Une nouvelle guerre en Arménie ? Les récents avertissements de Vladimir Poutine, évoquant un potentiel "scénario ukrainien", soulèvent des inquiétudes quant à la stabilité de la région. Alors que les États-Unis et la Chine intensifient leur présence, nous faisons le point sur les dangers qui guettent cette petite nation du Caucase.
Les tensions entre Moscou et Erevan se sont exacerbées ces dernières semaines. Lors d'un sommet de l'Union économique eurasiatique à Astana, Poutine a mis en garde l'Arménie contre un rapprochement trop prononcé avec l'Union européenne. Quelques jours plus tôt, le président biélorusse, Alexandre Loukachenko, faisait écho à ces préoccupations, conseillant aux Arméniens de ne pas reproduire les erreurs qui ont mené à la guerre en Ukraine. Le Kremlin a même rappelé son ambassadeur pour des "consultations", illustrant les tensions diplomatiques qui s'élèvent autour du Premier ministre arménien, Nikol Pachinian, qui envoie des signaux d'ouverture vers l'Occident.
Une dépendance persistante à Moscou
Bien que l'Arménie n'ait pas exprimé le souhait de rejoindre l'Union européenne, son intérêt pour un rapprochement a ravivé les tensions avec son puissant voisin. L'historienne Taline Ter Minassian souligne que cette crainte d'un "scénario ukrainien" est très exagérée. "L'Arménie a déjà fait face à deux guerres. Évoquer le pays comme une future Ukraine ignore son histoire complexe et ses luttes récentes." Selon elle, la dépendance économique de l'Arménie vis-à-vis de la Russie demeure forte, avec des avantages commerciaux significatifs et une présence militaire russe sur son sol. Quitter ce cercle serait désastreux, menaçant jusqu'à 14 % de son PIB, selon le Courrier international.
Nikol Pachinian a affirmé dans une déclaration rapportée par Armenpress que l'Arménie attache toujours une grande importance à ses relations avec la Russie, désormais vues comme en phase de "transformation positive". Un équilibre difficile à maintenir, surtout dans un contexte sécuritaire précaire, où l'Azerbaïdjan représente une menace palpable.

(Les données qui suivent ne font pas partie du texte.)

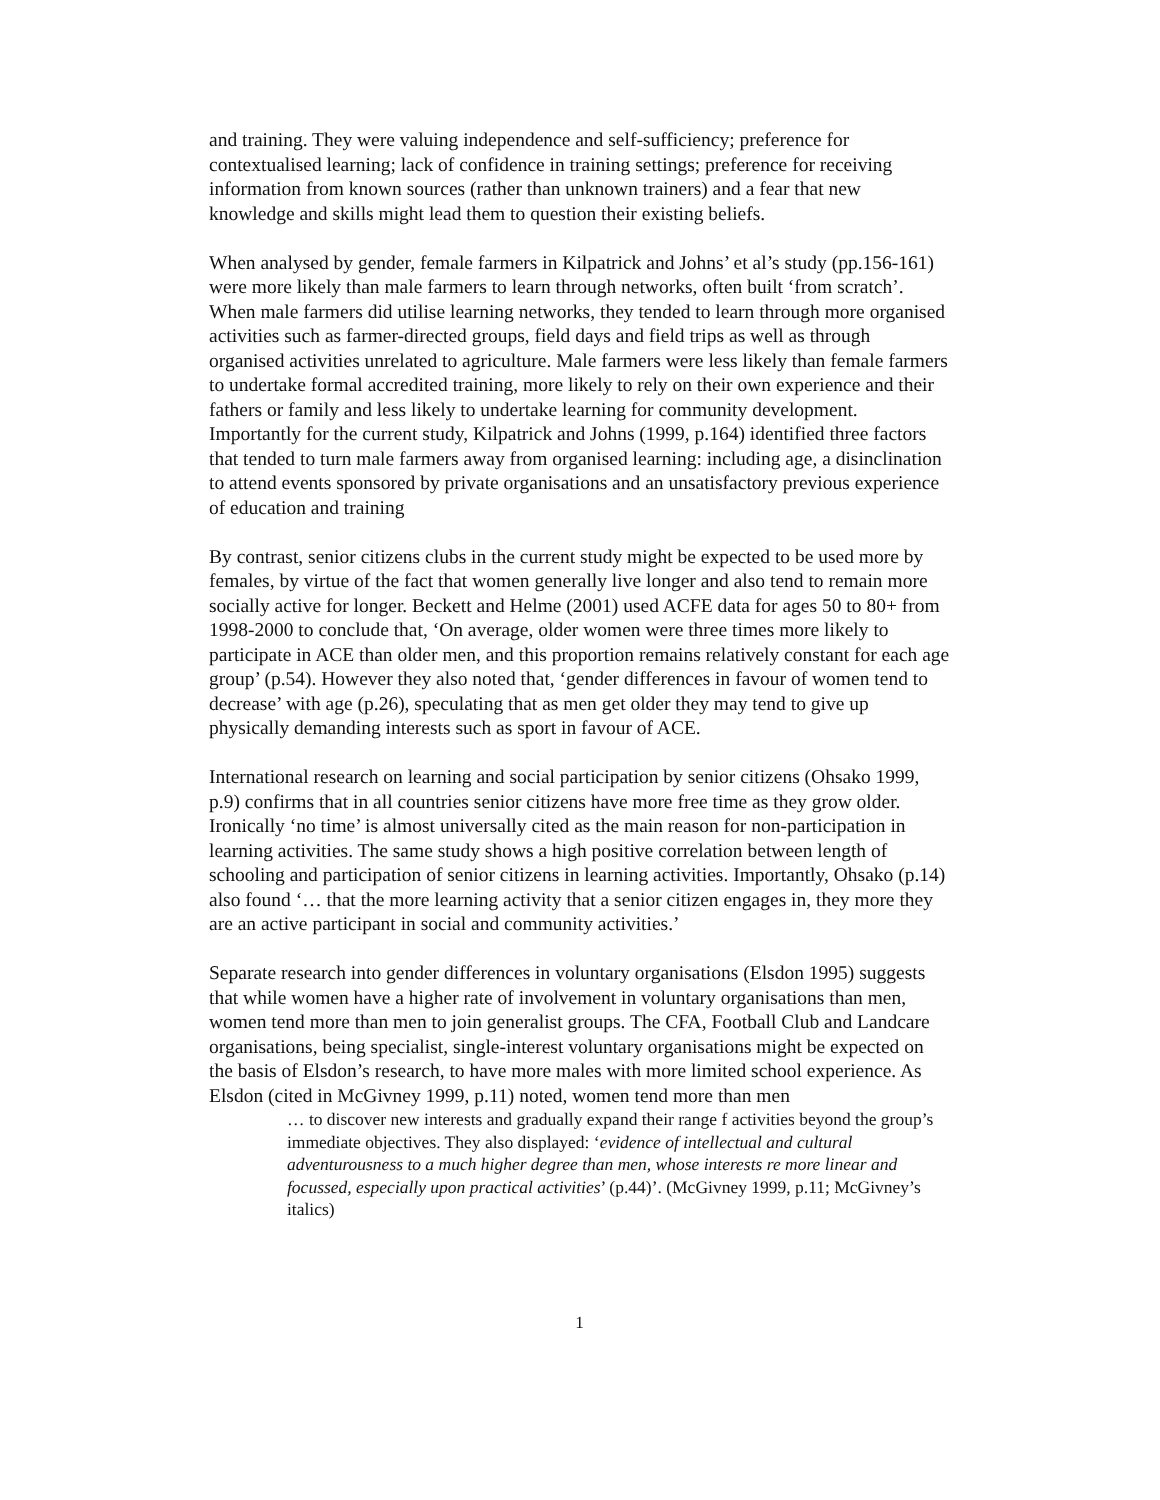and training. They were valuing independence and self-sufficiency; preference for contextualised learning; lack of confidence in training settings; preference for receiving information from known sources (rather than unknown trainers) and a fear that new knowledge and skills might lead them to question their existing beliefs.
When analysed by gender, female farmers in Kilpatrick and Johns’ et al’s study (pp.156-161) were more likely than male farmers to learn through networks, often built ‘from scratch’. When male farmers did utilise learning networks, they tended to learn through more organised activities such as farmer-directed groups, field days and field trips as well as through organised activities unrelated to agriculture. Male farmers were less likely than female farmers to undertake formal accredited training, more likely to rely on their own experience and their fathers or family and less likely to undertake learning for community development. Importantly for the current study, Kilpatrick and Johns (1999, p.164) identified three factors that tended to turn male farmers away from organised learning: including age, a disinclination to attend events sponsored by private organisations and an unsatisfactory previous experience of education and training
By contrast, senior citizens clubs in the current study might be expected to be used more by females, by virtue of the fact that women generally live longer and also tend to remain more socially active for longer. Beckett and Helme (2001) used ACFE data for ages 50 to 80+ from 1998-2000 to conclude that, ‘On average, older women were three times more likely to participate in ACE than older men, and this proportion remains relatively constant for each age group’ (p.54). However they also noted that, ‘gender differences in favour of women tend to decrease’ with age (p.26), speculating that as men get older they may tend to give up physically demanding interests such as sport in favour of ACE.
International research on learning and social participation by senior citizens (Ohsako 1999, p.9) confirms that in all countries senior citizens have more free time as they grow older. Ironically ‘no time’ is almost universally cited as the main reason for non-participation in learning activities. The same study shows a high positive correlation between length of schooling and participation of senior citizens in learning activities. Importantly, Ohsako (p.14) also found ‘… that the more learning activity that a senior citizen engages in, they more they are an active participant in social and community activities.’
Separate research into gender differences in voluntary organisations (Elsdon 1995) suggests that while women have a higher rate of involvement in voluntary organisations than men, women tend more than men to join generalist groups. The CFA, Football Club and Landcare organisations, being specialist, single-interest voluntary organisations might be expected on the basis of Elsdon’s research, to have more males with more limited school experience. As Elsdon (cited in McGivney 1999, p.11) noted, women tend more than men
… to discover new interests and gradually expand their range f activities beyond the group’s immediate objectives. They also displayed: ‘evidence of intellectual and cultural adventurousness to a much higher degree than men, whose interests re more linear and focussed, especially upon practical activities’ (p.44)’. (McGivney 1999, p.11; McGivney’s italics)
1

Une position géographique convoitée
L'intérêt croissant pour l'Arménie s'explique également par sa position stratégique au croisement des influences russe, turque, iranienne et occidentale. Le conflit récent avec l'Azerbaïdjan sur le Ohaut-Karabakh a éveillé l'intérêt occidental pour Erevan comme un contrepoids à l'influence russe. Brussels soutient activement le rapprochement du gouvernement de Pachinian, qui cherche à nouer de nouveaux partenariats.

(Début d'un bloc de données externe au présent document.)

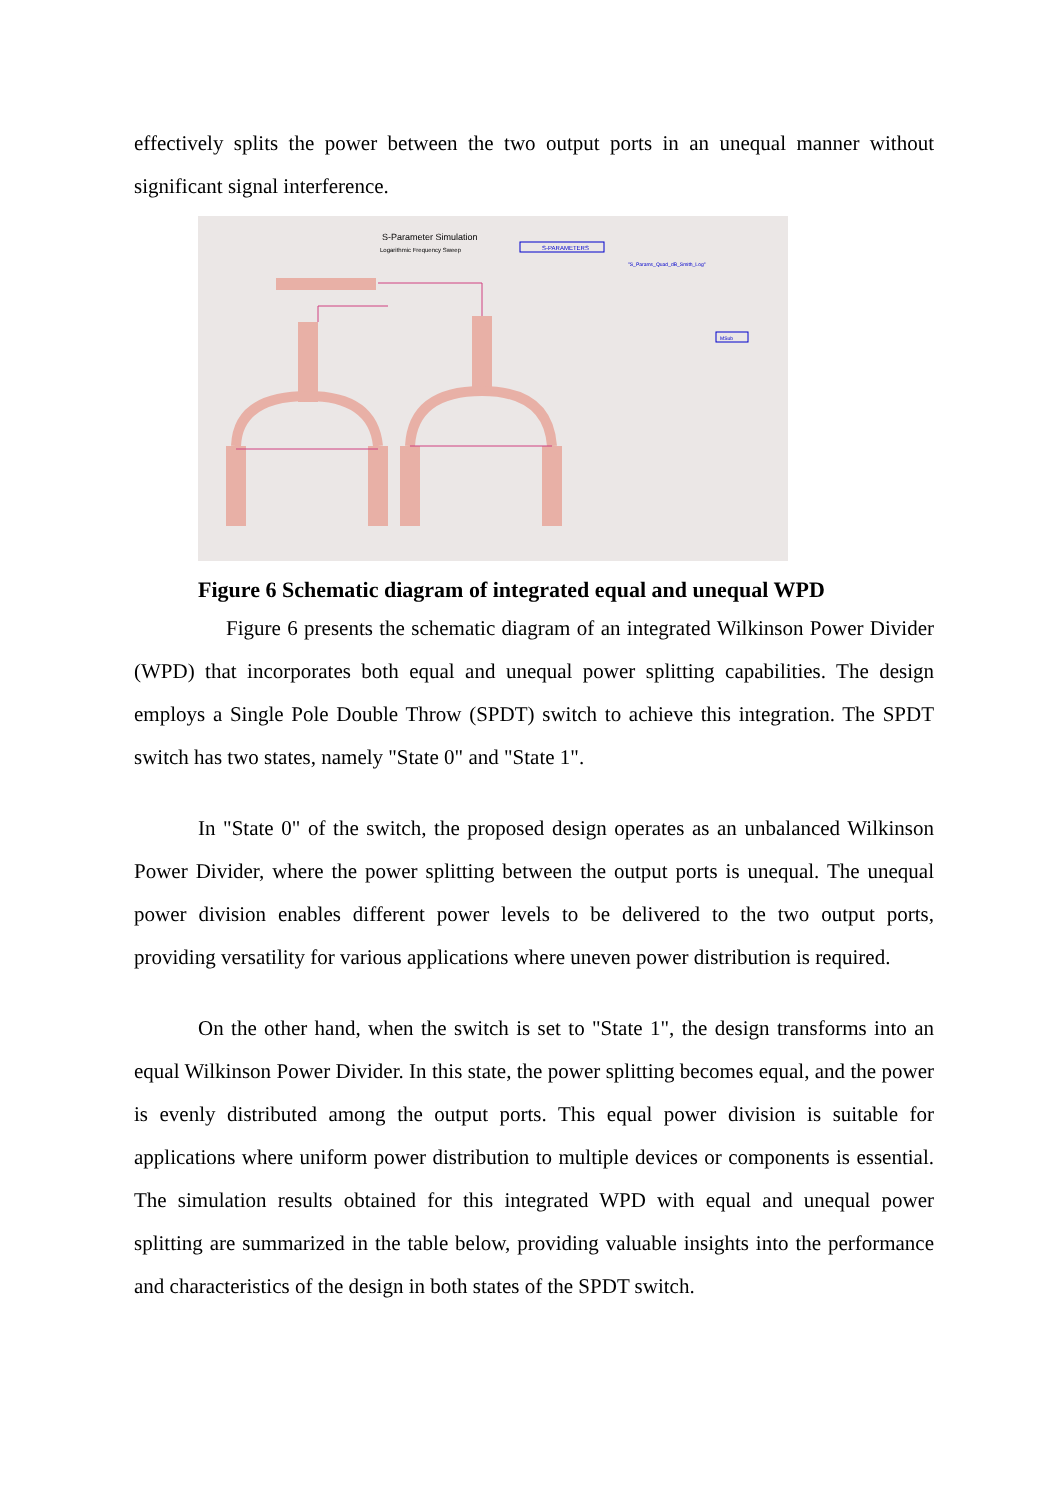effectively splits the power between the two output ports in an unequal manner without significant signal interference.
S-Parameter Simulation
Logarithmic Frequency Sweep
S-PARAMETERS
"S_Params_Quad_dB_Smith_Log"
MSub
Figure 6 Schematic diagram of integrated equal and unequal WPD
Figure 6 presents the schematic diagram of an integrated Wilkinson Power Divider (WPD) that incorporates both equal and unequal power splitting capabilities. The design employs a Single Pole Double Throw (SPDT) switch to achieve this integration. The SPDT switch has two states, namely "State 0" and "State 1".
In "State 0" of the switch, the proposed design operates as an unbalanced Wilkinson Power Divider, where the power splitting between the output ports is unequal. The unequal power division enables different power levels to be delivered to the two output ports, providing versatility for various applications where uneven power distribution is required.
On the other hand, when the switch is set to "State 1", the design transforms into an equal Wilkinson Power Divider. In this state, the power splitting becomes equal, and the power is evenly distributed among the output ports. This equal power division is suitable for applications where uniform power distribution to multiple devices or components is essential. The simulation results obtained for this integrated WPD with equal and unequal power splitting are summarized in the table below, providing valuable insights into the performance and characteristics of the design in both states of the SPDT switch.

La Chine, de son côté, s’intéresse de près à l'évolution de la situation. Selon l'historienne Ter Minassian, "les luttes d'influence sont palpables. Tout le monde veut avoir son mot à dire et sa part du gâteau". L'Arménie se retrouve ainsi au cœur d'une lutte de pouvoir entre plusieurs nations, renforçant sa position à la croisée des chemins, un petit État entouré de grandes ambitions.